■ YOUR INSTRUCTIONS
Go through the data and copy each line where the word "async" shows up.

····················

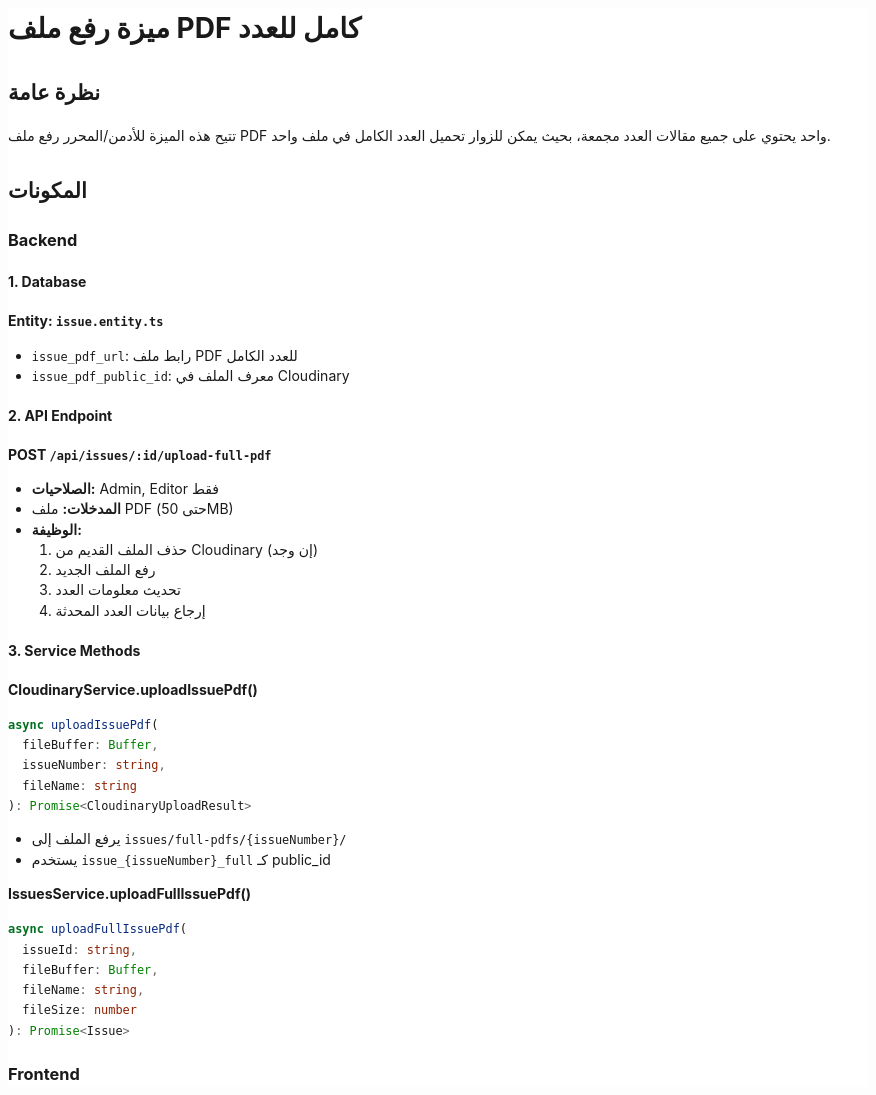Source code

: # ميزة رفع ملف PDF كامل للعدد

## نظرة عامة
تتيح هذه الميزة للأدمن/المحرر رفع ملف PDF واحد يحتوي على جميع مقالات العدد مجمعة، بحيث يمكن للزوار تحميل العدد الكامل في ملف واحد.

## المكونات

### Backend

#### 1. Database
**Entity: `issue.entity.ts`**
- `issue_pdf_url`: رابط ملف PDF للعدد الكامل
- `issue_pdf_public_id`: معرف الملف في Cloudinary

#### 2. API Endpoint
**POST `/api/issues/:id/upload-full-pdf`**
- **الصلاحيات:** Admin, Editor فقط
- **المدخلات:** ملف PDF (حتى 50MB)
- **الوظيفة:**
  1. حذف الملف القديم من Cloudinary (إن وجد)
  2. رفع الملف الجديد
  3. تحديث معلومات العدد
  4. إرجاع بيانات العدد المحدثة

#### 3. Service Methods

**CloudinaryService.uploadIssuePdf()**
```typescript
async uploadIssuePdf(
  fileBuffer: Buffer,
  issueNumber: string,
  fileName: string
): Promise<CloudinaryUploadResult>
```
- يرفع الملف إلى `issues/full-pdfs/{issueNumber}/`
- يستخدم `issue_{issueNumber}_full` كـ public_id

**IssuesService.uploadFullIssuePdf()**
```typescript
async uploadFullIssuePdf(
  issueId: string,
  fileBuffer: Buffer,
  fileName: string,
  fileSize: number
): Promise<Issue>
```

### Frontend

····················

■ WRITTEN ANSWER
async uploadIssuePdf(
async uploadFullIssuePdf(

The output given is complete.